[BEGIN Data to process]
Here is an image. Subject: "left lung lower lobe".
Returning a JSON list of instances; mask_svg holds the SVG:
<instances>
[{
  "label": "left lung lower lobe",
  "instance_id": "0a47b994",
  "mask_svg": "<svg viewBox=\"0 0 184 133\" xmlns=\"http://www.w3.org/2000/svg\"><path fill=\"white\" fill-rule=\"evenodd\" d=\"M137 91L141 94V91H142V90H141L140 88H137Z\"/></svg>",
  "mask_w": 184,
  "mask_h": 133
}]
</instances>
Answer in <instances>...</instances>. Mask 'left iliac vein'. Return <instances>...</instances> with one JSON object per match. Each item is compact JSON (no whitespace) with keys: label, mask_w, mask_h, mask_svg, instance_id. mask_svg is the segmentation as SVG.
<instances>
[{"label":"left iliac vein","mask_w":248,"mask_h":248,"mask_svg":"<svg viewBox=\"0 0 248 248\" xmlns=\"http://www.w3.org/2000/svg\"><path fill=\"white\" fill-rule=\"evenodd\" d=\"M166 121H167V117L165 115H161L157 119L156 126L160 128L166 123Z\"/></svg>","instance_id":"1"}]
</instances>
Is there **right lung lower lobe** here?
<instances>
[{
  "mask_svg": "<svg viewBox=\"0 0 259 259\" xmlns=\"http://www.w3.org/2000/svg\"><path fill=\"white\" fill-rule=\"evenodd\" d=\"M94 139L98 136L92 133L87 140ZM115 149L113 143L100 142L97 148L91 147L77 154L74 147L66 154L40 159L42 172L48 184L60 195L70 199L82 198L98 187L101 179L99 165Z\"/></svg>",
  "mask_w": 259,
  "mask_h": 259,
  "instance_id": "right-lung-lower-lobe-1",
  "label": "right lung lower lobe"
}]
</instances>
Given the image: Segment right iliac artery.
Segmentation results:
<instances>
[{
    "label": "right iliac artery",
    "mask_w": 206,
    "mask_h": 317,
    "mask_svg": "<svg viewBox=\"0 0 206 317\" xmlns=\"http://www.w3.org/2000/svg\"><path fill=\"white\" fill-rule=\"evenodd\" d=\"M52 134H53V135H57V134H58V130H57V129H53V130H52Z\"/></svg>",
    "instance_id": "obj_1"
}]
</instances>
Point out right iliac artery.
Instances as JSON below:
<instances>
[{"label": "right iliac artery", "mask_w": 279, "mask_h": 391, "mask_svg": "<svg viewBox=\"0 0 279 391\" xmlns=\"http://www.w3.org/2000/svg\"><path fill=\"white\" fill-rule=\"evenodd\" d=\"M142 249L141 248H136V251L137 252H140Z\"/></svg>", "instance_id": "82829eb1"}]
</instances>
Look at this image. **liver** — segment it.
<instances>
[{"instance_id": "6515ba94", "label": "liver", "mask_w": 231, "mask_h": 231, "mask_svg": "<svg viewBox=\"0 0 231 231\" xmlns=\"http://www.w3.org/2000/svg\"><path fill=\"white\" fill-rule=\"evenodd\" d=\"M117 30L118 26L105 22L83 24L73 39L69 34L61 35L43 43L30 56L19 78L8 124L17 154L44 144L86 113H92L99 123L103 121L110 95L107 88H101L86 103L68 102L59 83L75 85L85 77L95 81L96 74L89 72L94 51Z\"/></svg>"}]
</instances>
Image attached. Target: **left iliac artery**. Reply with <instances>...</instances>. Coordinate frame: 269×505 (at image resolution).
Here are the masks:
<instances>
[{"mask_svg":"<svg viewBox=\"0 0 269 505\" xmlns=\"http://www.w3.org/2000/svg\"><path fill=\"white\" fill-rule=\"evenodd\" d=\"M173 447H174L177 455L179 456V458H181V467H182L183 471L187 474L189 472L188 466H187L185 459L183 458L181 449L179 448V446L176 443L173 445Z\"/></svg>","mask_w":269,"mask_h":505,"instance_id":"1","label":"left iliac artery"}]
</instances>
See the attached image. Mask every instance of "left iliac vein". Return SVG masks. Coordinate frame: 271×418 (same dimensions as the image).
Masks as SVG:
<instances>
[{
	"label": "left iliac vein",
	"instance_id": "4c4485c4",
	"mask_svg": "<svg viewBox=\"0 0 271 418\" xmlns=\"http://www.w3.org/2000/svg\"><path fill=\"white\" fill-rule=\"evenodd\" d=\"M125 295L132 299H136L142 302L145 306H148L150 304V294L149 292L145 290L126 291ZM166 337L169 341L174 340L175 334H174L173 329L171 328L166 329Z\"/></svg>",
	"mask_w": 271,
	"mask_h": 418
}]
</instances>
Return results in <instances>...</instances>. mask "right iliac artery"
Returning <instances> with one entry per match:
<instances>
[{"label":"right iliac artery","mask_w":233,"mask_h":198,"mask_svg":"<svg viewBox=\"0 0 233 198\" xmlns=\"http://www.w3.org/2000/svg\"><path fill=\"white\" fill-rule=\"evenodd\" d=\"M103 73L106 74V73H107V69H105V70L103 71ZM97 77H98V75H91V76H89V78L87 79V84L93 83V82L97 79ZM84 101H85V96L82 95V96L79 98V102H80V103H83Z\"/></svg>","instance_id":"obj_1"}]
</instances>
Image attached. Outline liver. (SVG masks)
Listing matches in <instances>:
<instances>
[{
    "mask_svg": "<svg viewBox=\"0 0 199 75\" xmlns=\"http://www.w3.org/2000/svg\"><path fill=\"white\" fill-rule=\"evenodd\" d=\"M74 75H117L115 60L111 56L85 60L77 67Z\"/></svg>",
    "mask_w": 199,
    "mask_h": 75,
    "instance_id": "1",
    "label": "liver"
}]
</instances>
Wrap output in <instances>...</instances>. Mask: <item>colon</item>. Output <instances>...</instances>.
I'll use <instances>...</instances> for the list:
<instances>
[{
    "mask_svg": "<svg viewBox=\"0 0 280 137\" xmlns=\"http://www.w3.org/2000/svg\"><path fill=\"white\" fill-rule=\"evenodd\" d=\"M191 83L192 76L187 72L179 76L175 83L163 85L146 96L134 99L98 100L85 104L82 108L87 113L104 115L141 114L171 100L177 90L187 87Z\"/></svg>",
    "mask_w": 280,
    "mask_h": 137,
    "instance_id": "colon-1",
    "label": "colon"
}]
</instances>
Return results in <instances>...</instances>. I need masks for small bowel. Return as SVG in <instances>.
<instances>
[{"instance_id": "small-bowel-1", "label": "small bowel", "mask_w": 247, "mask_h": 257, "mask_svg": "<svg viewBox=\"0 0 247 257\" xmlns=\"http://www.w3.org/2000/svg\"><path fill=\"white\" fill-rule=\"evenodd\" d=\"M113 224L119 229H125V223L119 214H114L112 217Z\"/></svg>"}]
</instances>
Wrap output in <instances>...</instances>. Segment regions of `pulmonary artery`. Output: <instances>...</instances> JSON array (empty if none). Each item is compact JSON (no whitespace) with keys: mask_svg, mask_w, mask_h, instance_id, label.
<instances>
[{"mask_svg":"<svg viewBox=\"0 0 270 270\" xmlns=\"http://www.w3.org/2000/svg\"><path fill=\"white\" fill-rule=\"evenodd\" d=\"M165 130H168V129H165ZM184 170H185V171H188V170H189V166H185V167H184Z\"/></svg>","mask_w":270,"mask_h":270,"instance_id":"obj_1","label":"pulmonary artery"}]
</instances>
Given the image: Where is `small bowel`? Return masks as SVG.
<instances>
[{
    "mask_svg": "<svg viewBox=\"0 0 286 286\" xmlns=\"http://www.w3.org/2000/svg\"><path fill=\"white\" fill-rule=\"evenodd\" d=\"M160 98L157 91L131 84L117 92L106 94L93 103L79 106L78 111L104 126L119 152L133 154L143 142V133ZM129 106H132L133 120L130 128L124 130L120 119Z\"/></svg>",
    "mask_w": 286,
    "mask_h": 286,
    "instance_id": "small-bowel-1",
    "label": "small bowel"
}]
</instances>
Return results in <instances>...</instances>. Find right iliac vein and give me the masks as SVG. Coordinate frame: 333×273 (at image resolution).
[END Data to process]
• Work required: Pull out each line of the listing above that contains the string "lower", copying every such line unchanged.

• Written solution:
Here is an image. Subject: "left lung lower lobe".
  "label": "left lung lower lobe",
Is there **right lung lower lobe** here?
  "instance_id": "right-lung-lower-lobe-1",
  "label": "right lung lower lobe"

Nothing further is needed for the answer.